Obviously I'm not arguing that a humanoid will be cheaper than a laundromatic bot, but when I'm considering the full range of domestic tasks, I think it will start to make sense. Just for laundry, that would include: picking up items of all sizes, running the laundry, folding the clothes and then putting them in the closet. Other things I'd want help with include tidying (the defrag in the post), organizing my fridge&pantry and throwing away out of date items, cooking, vacuuming and mopping, and dozens of tasks that I'm sure would come to mind if I think for a bit longer.
Essentially, I want a full domestic helper like Rosey from the Jetsons. I think that technologically we're getting quite close to that, with R&D examples like Atlas[0], Optimus[1], Figure[2], Mentee[3] and Neo[4]. If you're sure you'd be happy with just a laundromatic bot, that's cool, but I think that any non-humanoid approaches to domestic work are pretty much a dead-end, as they are the robotic equivalent of a non-programmable computer.
[0] https://bostondynamics.com/atlas/ [1] https://www.tesla.com/AI (they apparently don't have a dedicated page) [2] https://www.figure.ai/ [3] https://www.menteebot.com/bot/ [4] https://www.1x.tech/androids/neo
Isn’t current training paradigms requiring massive amounts of data? You aren’t going to get that easily from a handful of luxury robots.
Check out https://www.1x.tech/androids/neo
Their plan is to put droids in real homes and remote control them to create the kinds of training data that can’t be faked in a lab.

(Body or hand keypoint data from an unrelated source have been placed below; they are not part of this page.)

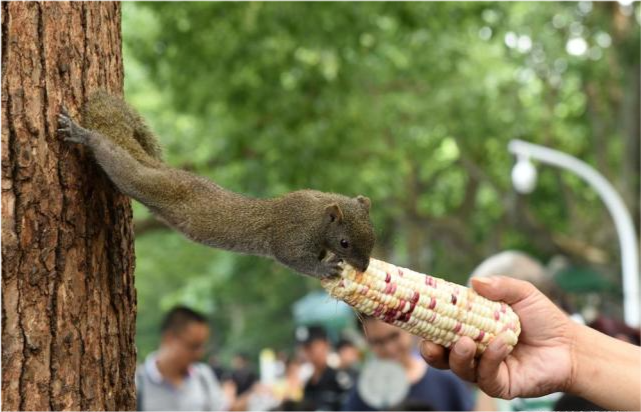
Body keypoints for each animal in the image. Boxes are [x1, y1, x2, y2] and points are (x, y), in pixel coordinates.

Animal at [58, 89, 376, 276]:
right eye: (345, 243)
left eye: (374, 235)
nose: (363, 268)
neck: (318, 213)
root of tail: (163, 168)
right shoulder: (292, 233)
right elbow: (293, 259)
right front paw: (324, 269)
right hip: (148, 182)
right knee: (118, 163)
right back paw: (83, 135)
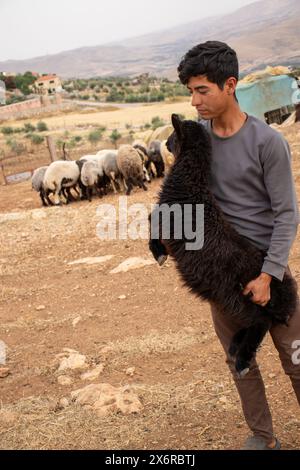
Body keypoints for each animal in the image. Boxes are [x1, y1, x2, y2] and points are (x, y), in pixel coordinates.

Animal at [150, 114, 298, 378]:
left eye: (174, 134)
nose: (165, 143)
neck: (189, 183)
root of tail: (285, 296)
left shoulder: (165, 223)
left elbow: (150, 229)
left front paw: (158, 254)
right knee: (258, 322)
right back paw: (236, 345)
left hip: (235, 295)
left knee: (259, 322)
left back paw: (242, 361)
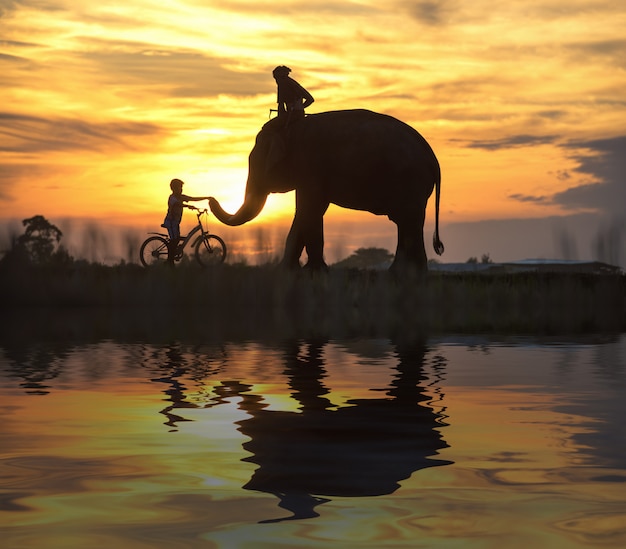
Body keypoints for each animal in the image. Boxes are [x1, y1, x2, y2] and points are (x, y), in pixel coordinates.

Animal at [210, 109, 444, 272]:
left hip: (411, 181)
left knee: (408, 222)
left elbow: (309, 209)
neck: (290, 126)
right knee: (407, 223)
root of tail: (433, 160)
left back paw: (404, 275)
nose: (211, 199)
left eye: (254, 162)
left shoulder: (310, 166)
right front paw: (287, 271)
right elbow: (307, 212)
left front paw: (314, 271)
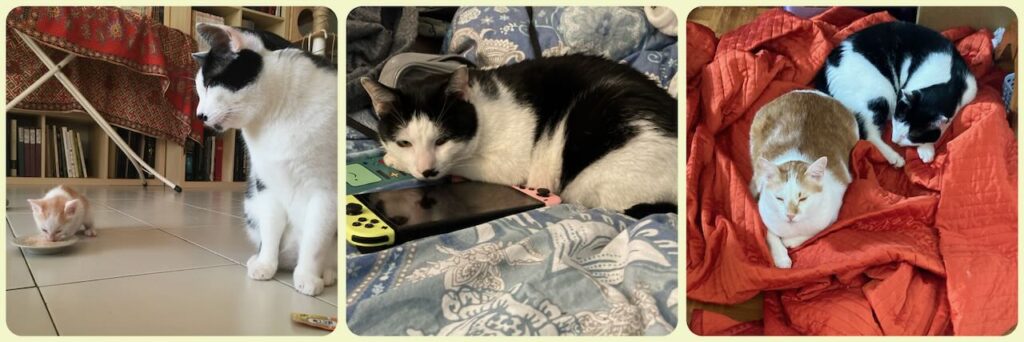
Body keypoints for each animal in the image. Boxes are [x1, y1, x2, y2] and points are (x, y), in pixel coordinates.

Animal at [360, 54, 679, 218]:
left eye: (442, 140)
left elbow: (462, 164)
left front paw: (394, 161)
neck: (481, 108)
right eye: (405, 142)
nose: (427, 170)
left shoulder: (508, 164)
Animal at [815, 20, 974, 165]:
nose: (895, 140)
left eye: (911, 135)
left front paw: (926, 147)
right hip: (880, 93)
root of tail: (825, 71)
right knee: (869, 135)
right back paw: (894, 158)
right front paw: (927, 149)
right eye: (897, 121)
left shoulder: (970, 89)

They explain how that works here
Why handful? I would assume that domestic robots like that would sell at least as many units as luxury cars - hundreds of thousands a year. In terms of training, there are a lot of current approaches of learning from videos (of which we have a lot) and from synthetic data, which is getting easier to generate. And if they need more data, I would assume that offering a version of such a robot with telemetry at a large discount would be an easy sell for some. In particular, I'd expect there would be a lot of demand for assistants to elderly people.
Post author here
Somebody please build me that home defrag robot!
Why don't we hear about billions thrown on robotics companies?
My honest answer from the "inside" is two things: 1) self-driving cars/trucks has dominated funding (now drones) for too long and 2) iRobot is barely getting by, spooking investors away from household robots.
10 years ago there were startup floor cleaners, warehouse robots, pool scrubbers, all making the news. Now people have tightened up their portfolios a little, I think, and those ideas get less funding behind DoD applications or self-driving stuff.
Which is weird because we wouldn't need to be driven much if we had capable robots
note that self-driving is included within DoD applications
Figure has raised $754 million with a $2.5B valuation.